===== RECORD EXTRACTS
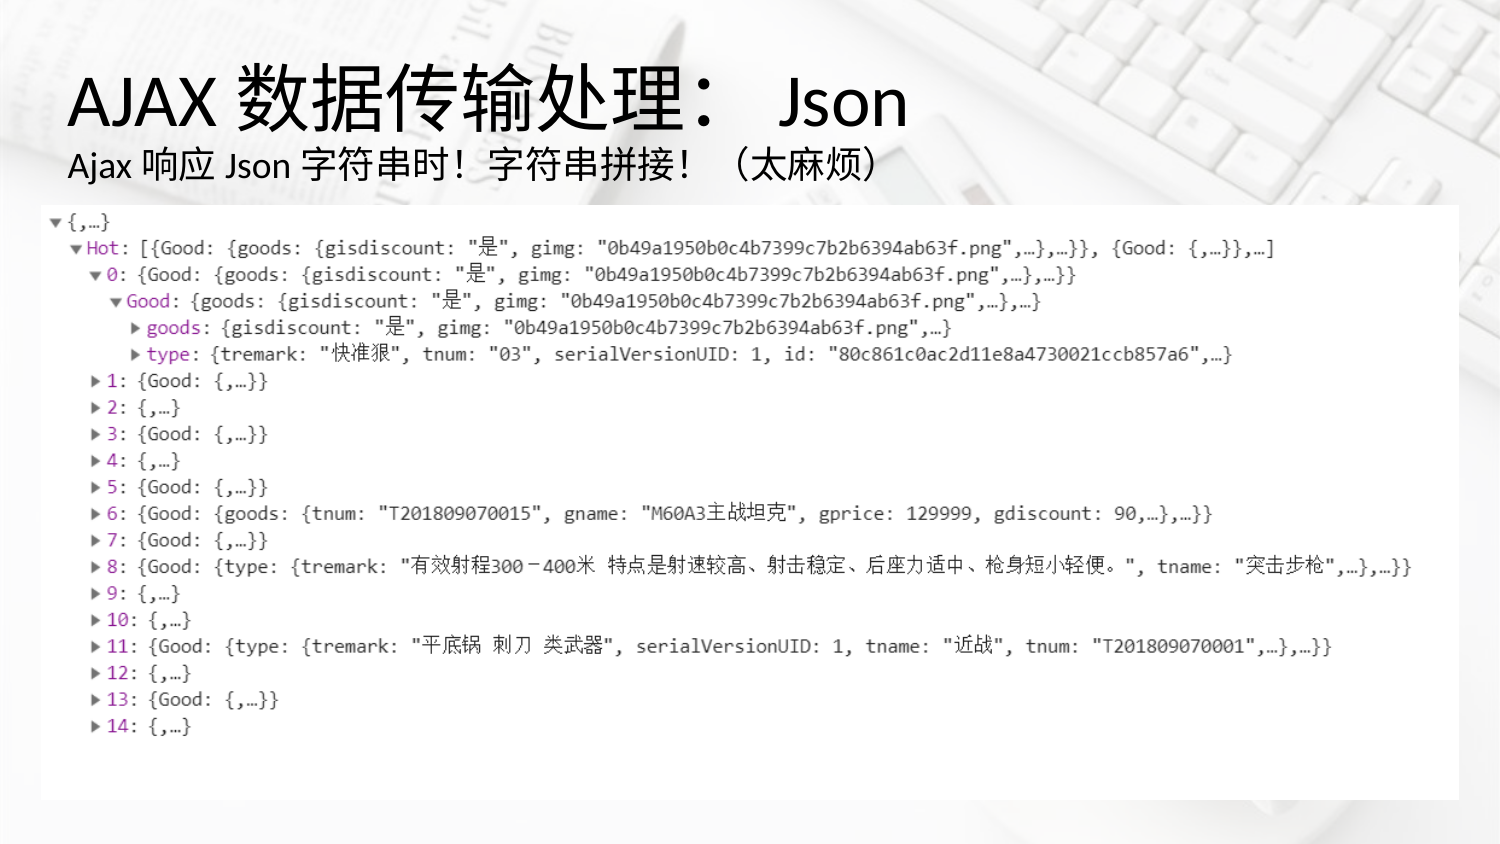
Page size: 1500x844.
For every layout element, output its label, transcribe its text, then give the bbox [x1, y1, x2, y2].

picture [41, 205, 1459, 801]
text_box AJAX数据传输处理：Json Ajax响应Json字符串时！字符串拼接！（太麻烦） [53, 43, 998, 203]
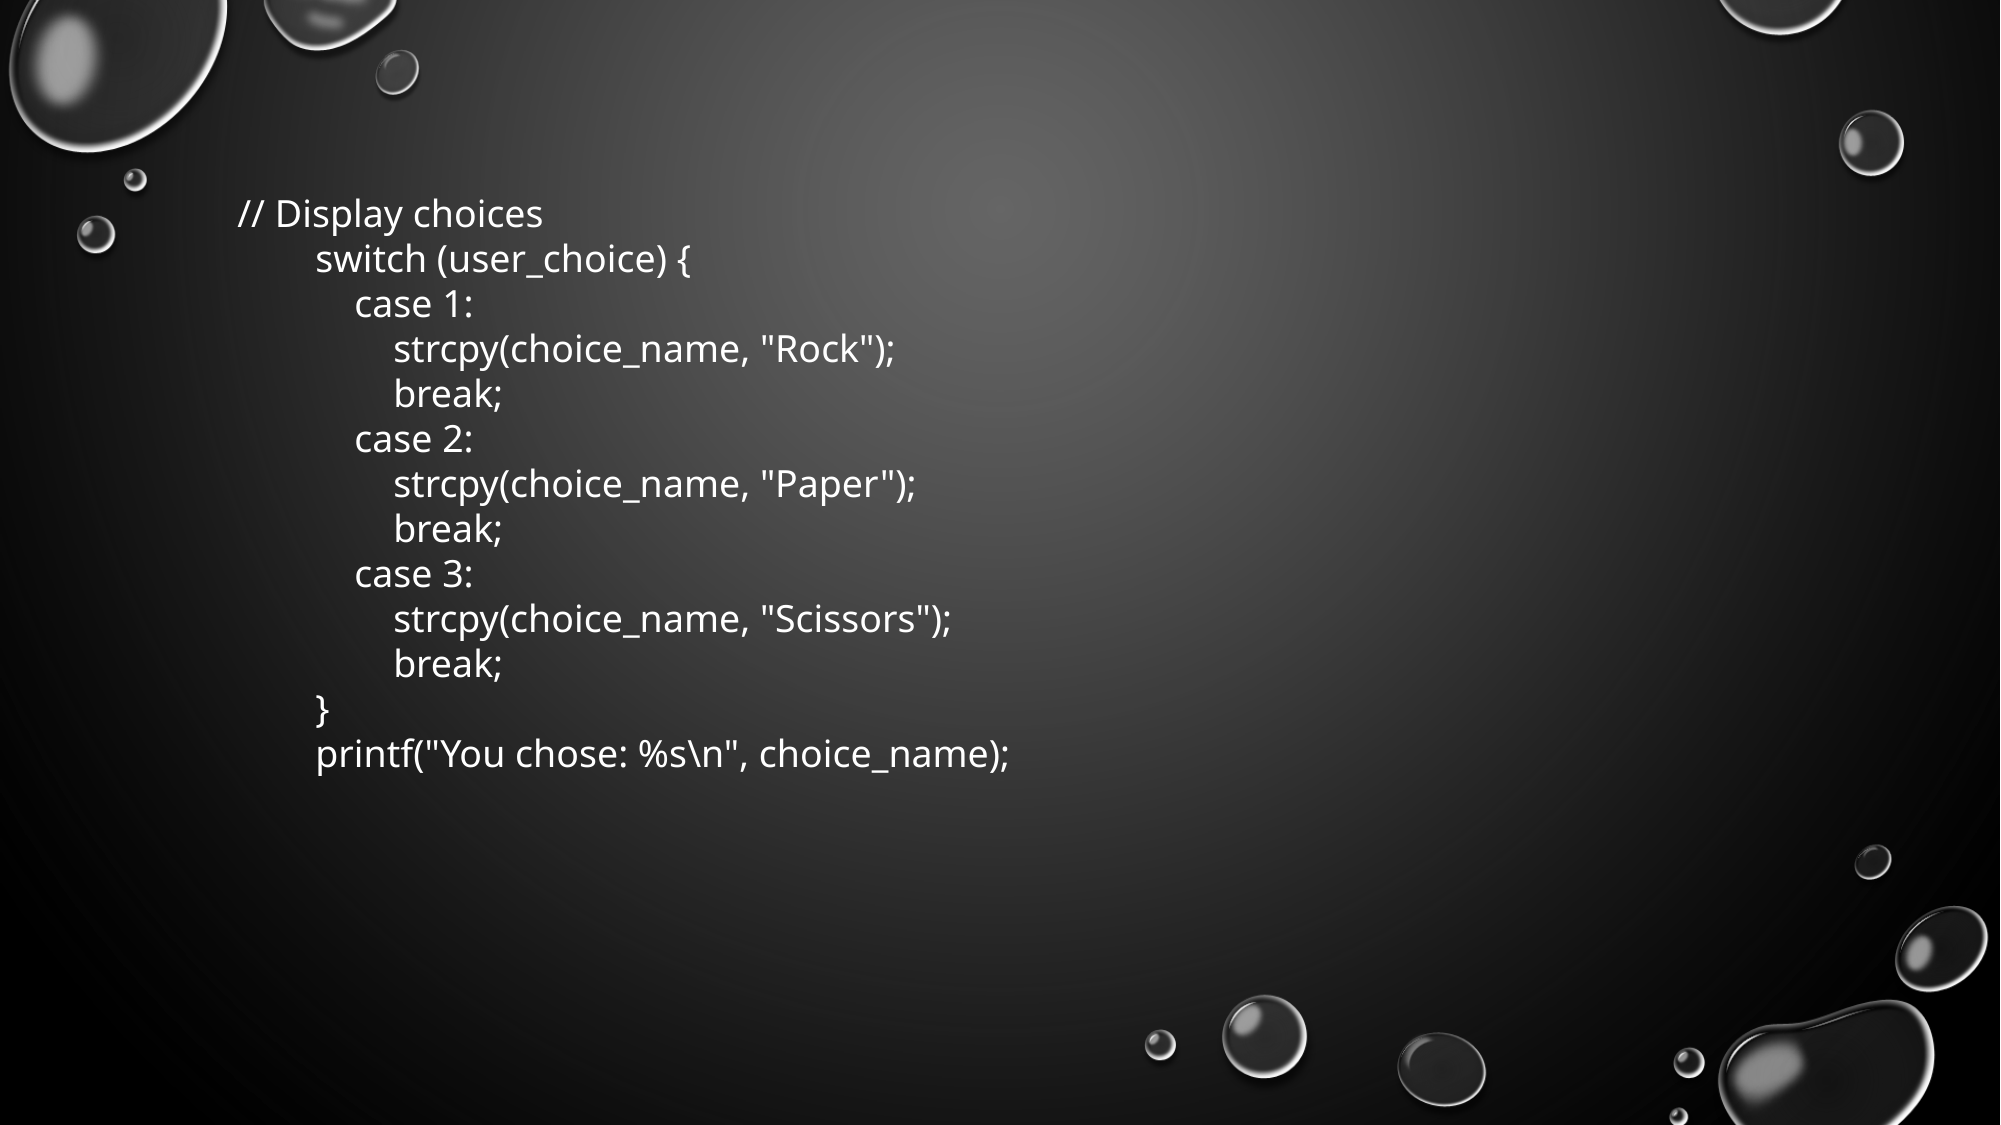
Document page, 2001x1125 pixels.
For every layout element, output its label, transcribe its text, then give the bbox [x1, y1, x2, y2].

picture [0, 0, 2000, 1125]
text_box // Display choices switch (user_choice) { case 1: strcpy(choice_name, "Rock"); break; case 2: strcpy(choice_name, "Paper"); break; case 3: strcpy(choice_name, "Scissors"); break; } printf("You chose: %s\n", choice_name); [222, 182, 1834, 872]
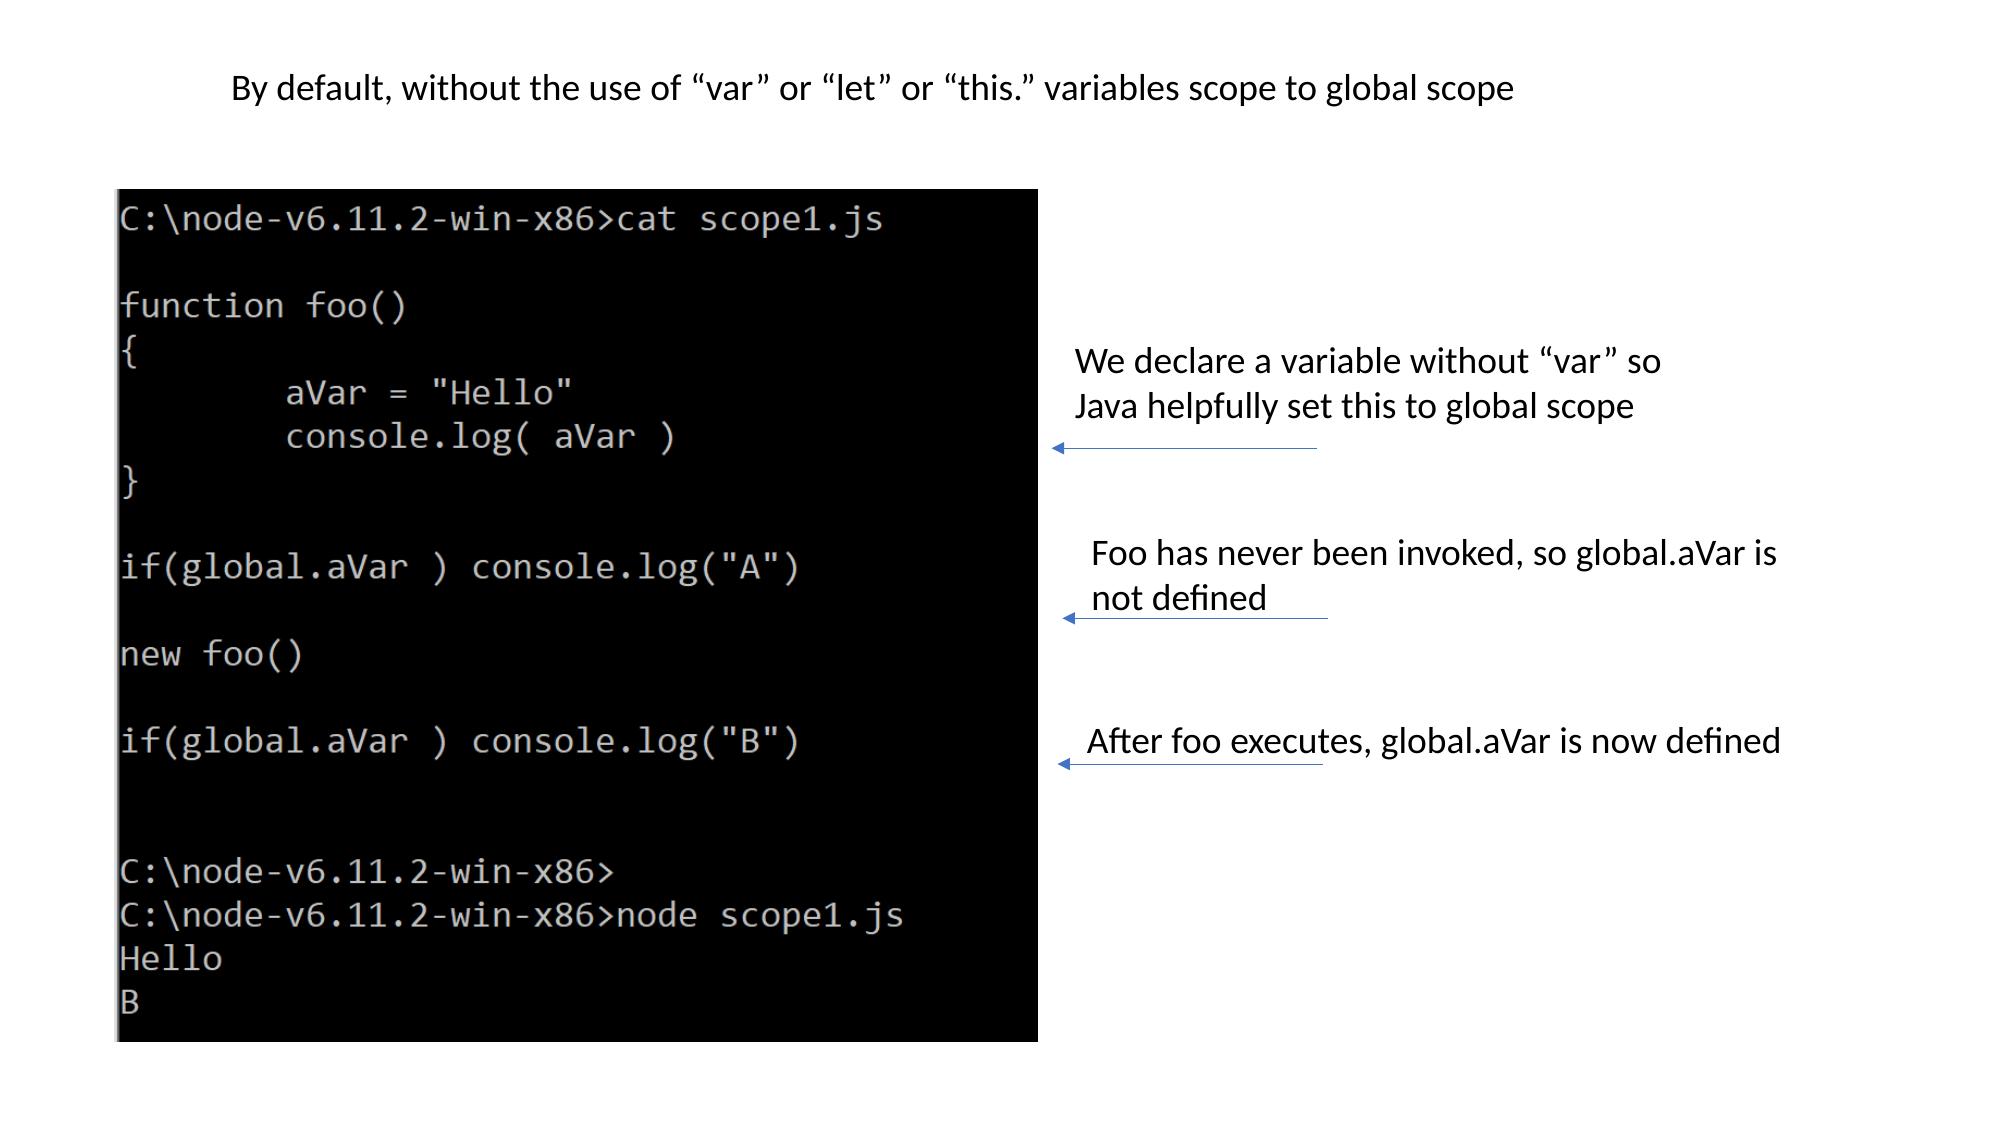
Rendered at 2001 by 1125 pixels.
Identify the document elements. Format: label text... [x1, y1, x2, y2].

picture [114, 189, 1038, 1042]
text_box By default, without the use of “var” or “let” or “this.” variables scope to global scope [216, 55, 1532, 116]
text_box After foo executes, global.aVar is now defined [1072, 708, 1806, 768]
text_box Foo has never been invoked, so global.aVar is not defined [1076, 520, 1794, 626]
text_box We declare a variable without “var” so Java helpfully set this to global scope [1059, 329, 1678, 434]
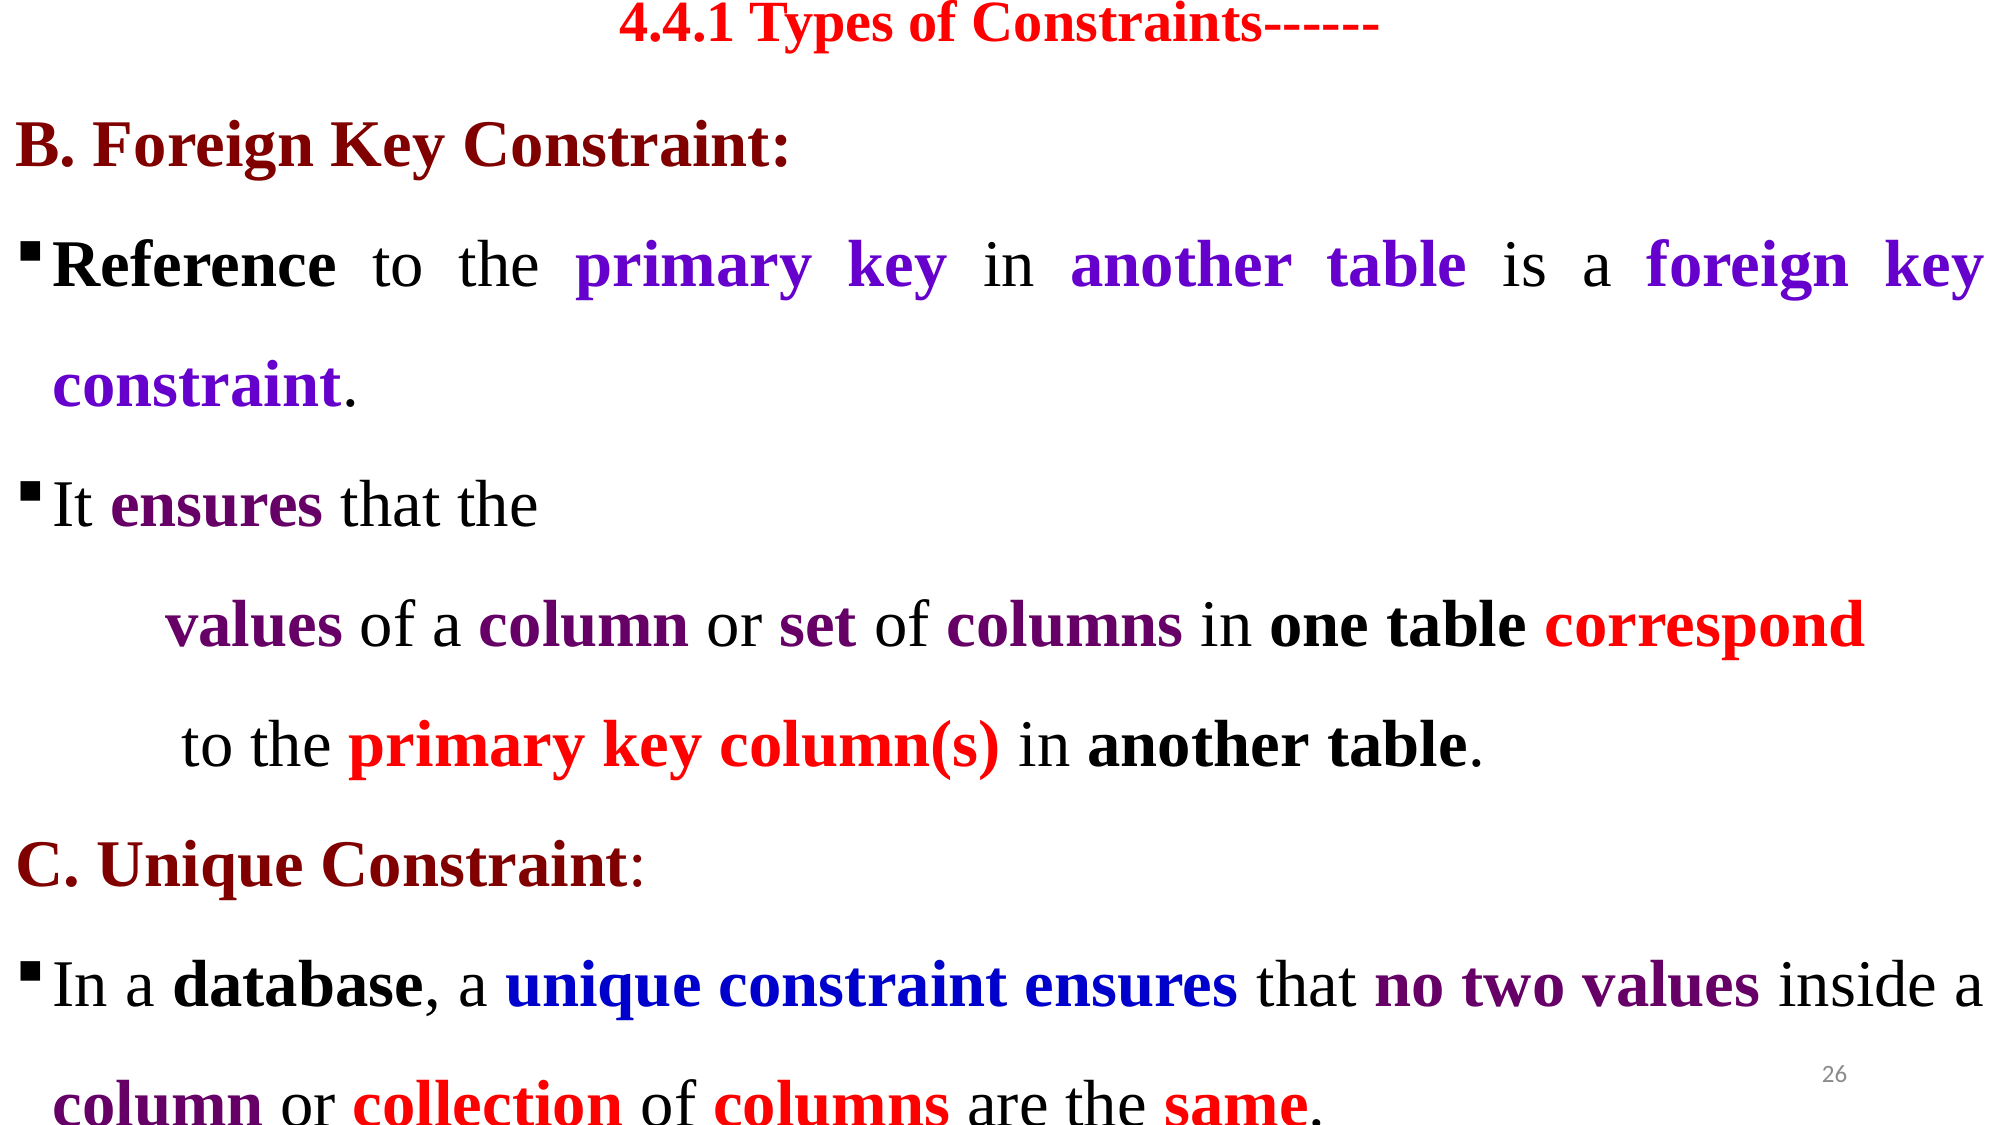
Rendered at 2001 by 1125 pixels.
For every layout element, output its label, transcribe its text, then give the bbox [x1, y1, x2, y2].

slide_number 26 [1412, 1042, 1863, 1103]
title 4.4.1 Types of Constraints------ [137, 0, 1863, 52]
list B. Foreign Key Constraint: Reference to the primary key in another table is a foreign key constraint. It ensures that the values of a column or set of columns in one table correspond to the primary key column(s) in another table. C. Unique Constraint: In a database, a unique constraint ensures that no two values inside a column or collection of columns are the same. [0, 52, 2000, 1125]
==========
* _WHAT TO DO_
Word for word, return the records shown above without their pictures.

* _SOLUTION FOR THIS EXERCISE_
Page size: 1500x844.
For every layout element, output its label, transcribe its text, then give the bbox [x1, y1, x2, y2].

picture [41, 205, 1459, 801]
text_box AJAX数据传输处理：Json Ajax响应Json字符串时！字符串拼接！（太麻烦） [53, 43, 998, 203]
Document page, 2001x1125 pixels.
For every layout element, output its label, transcribe its text, then give the bbox [x1, y1, x2, y2].

picture [0, 0, 2000, 1125]
text_box // Display choices switch (user_choice) { case 1: strcpy(choice_name, "Rock"); break; case 2: strcpy(choice_name, "Paper"); break; case 3: strcpy(choice_name, "Scissors"); break; } printf("You chose: %s\n", choice_name); [222, 182, 1834, 872]
Rendered at 2001 by 1125 pixels.
Identify the document elements. Format: label text... [x1, y1, x2, y2].

picture [114, 189, 1038, 1042]
text_box By default, without the use of “var” or “let” or “this.” variables scope to global scope [216, 55, 1532, 116]
text_box After foo executes, global.aVar is now defined [1072, 708, 1806, 768]
text_box Foo has never been invoked, so global.aVar is not defined [1076, 520, 1794, 626]
text_box We declare a variable without “var” so Java helpfully set this to global scope [1059, 329, 1678, 434]
Rendered at 2001 by 1125 pixels.
For every layout element, output its label, transcribe its text, then give the bbox [x1, y1, x2, y2].

slide_number 26 [1412, 1042, 1863, 1103]
title 4.4.1 Types of Constraints------ [137, 0, 1863, 52]
list B. Foreign Key Constraint: Reference to the primary key in another table is a foreign key constraint. It ensures that the values of a column or set of columns in one table correspond to the primary key column(s) in another table. C. Unique Constraint: In a database, a unique constraint ensures that no two values inside a column or collection of columns are the same. [0, 52, 2000, 1125]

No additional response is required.